On and off I have been reading Mantel. I say on and off not because 800 pages is a daunting task, not because the zest for Mantel has evaporated; my problem is other things are more urgent. I just do not have all the time in the world. This did not happen with the first two books of the series. I happily plunged into the turmoil of the Tudor regime and found that my guide knew her way round the landscape and into Tudor minds in a thoroughly beguiling way. Mantel became a compulsion; other things became less urgent.


Now, I am finding her just as beguiling. The problem is she’s more so. There are so many nooks and dells as I find myself turning aside from the main narrative. It reminds me of reading Spenser’s ‘Faerie Queene’, an epic with mouth-watering pageantry and gorgeous sideshows presented in mellifluous verse as though the writer’s aim is to distract the reader rather than elevate chivalry and virtue. Mantel, in other words, is not alone in her excellences and snares.


I settle back in expectation as I am lured into the setting of Tudor drama, the procedure dictating an amputation, the sophisticated menu, the art of Holbein, the practice of garden design. The writer is so much at home in the era she has adopted as her own that her novels have all the charm, all the convenience, of foreign travel without the business of checking in, collecting documents and necessary chores that make travel less enjoyable.


In other words Mantel gives us so much; in fact she gives us more than enough. We happily lap up the extensive vintage she has garnered. ‘Here is God’s plenty,’ we find ourselves saying. Her achievement is stunning – but nobody wished it longer, as Johnson said about ‘Paradise Lost’ That is a squib of a caveat when we appreciate the scale of Mantel’s work.
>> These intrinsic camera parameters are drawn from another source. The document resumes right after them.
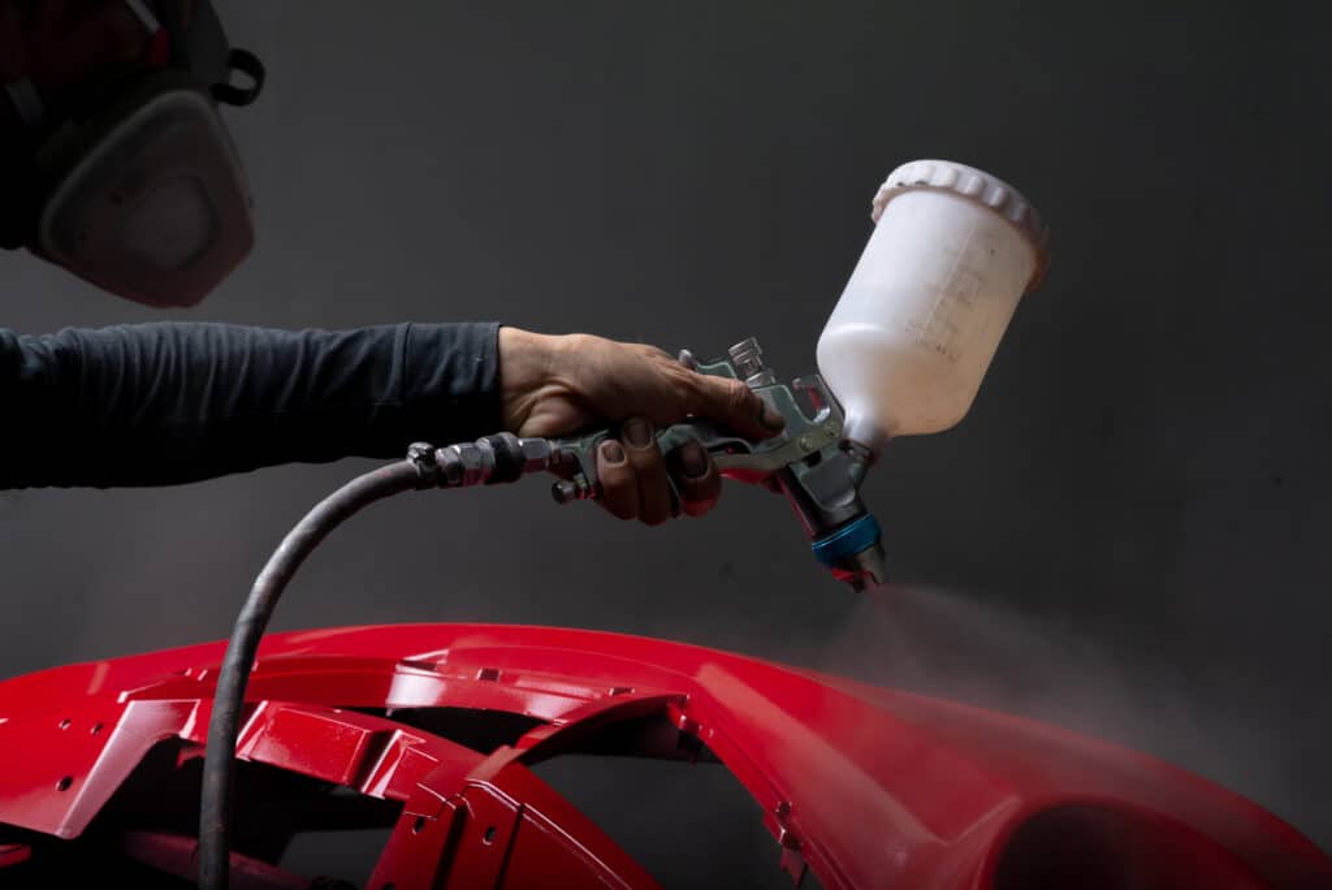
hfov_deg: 23.9
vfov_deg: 16.1
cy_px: 445
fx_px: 3147
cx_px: 666
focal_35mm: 85
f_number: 13
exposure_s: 1/200
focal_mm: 85
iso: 250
The essence of the matter is to be introduced to the various levels at which the story operates. There is the plain meaning of Cromwell’s words. Then there is the unspoken truth that underlies them and remains concealed from his audience. There is the customary courtliness that masks what is often an ugly reservation in the mind of the King’s fixer. There is always the void between appearance and reality.


We gain a great deal from Mantel: about human nature, about clashing loyalties, about dynastic marriage, about ‘commodity’, to use Shakespeare’s word for the pressures that turn us aside from our duty. At our best we see darkly 1 Corinthians 13.12) but that is better than not seeing at all.